Pack your bags, soldier

Pentagon leaders announced their plans today to close or realign 837 military locations. Among the casualties: Walter Reed Army Medical Center would be realigned to a new facility in suburban Maryland; Fort McPherson in Atlanta would be shut, as would the Naval Submarine Base New London in Groton, Conn. * The closure list now goes to the Base Realignment and Closure Commission for a political review, then to the president, then to Congress for an up-or-down vote.

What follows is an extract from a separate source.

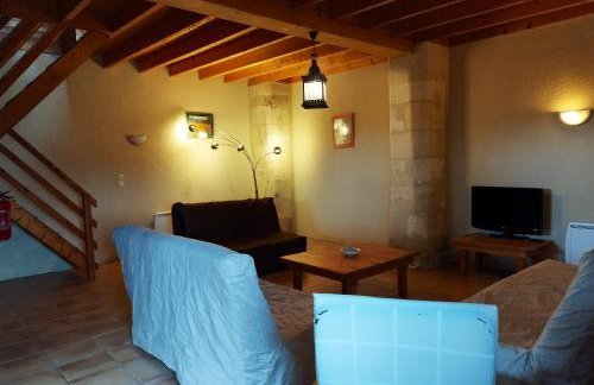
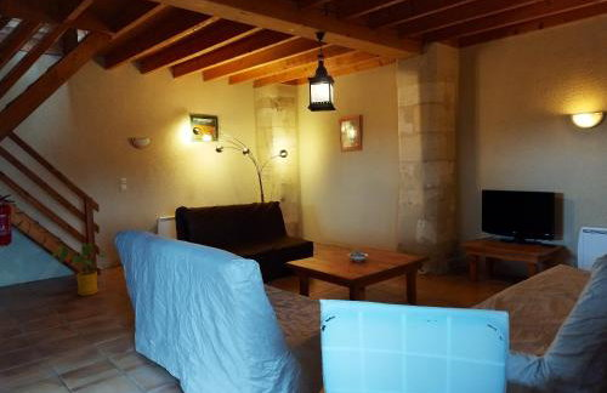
+ house plant [51,241,114,297]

Along the way, communities and interests from every corner of America will lobby for their bases, as they have in the four previous rounds of base closings, in what has been described as the mother of all pork-barrel political fights.

There are several clear trends in the BRAC list: the elimination of many bases in the Northeast, the shutting of myriad civilian defense agencies’ offices, and the elimination of reserve armories in towns across America. The Pentagon says the closings will save $48 billion over 20 years. But they will also have one dramatic negative effect. BRAC will separate America’s military even further from America’s citizenry by consolidating military bases and removing the presence of the military from hundreds of towns across the country.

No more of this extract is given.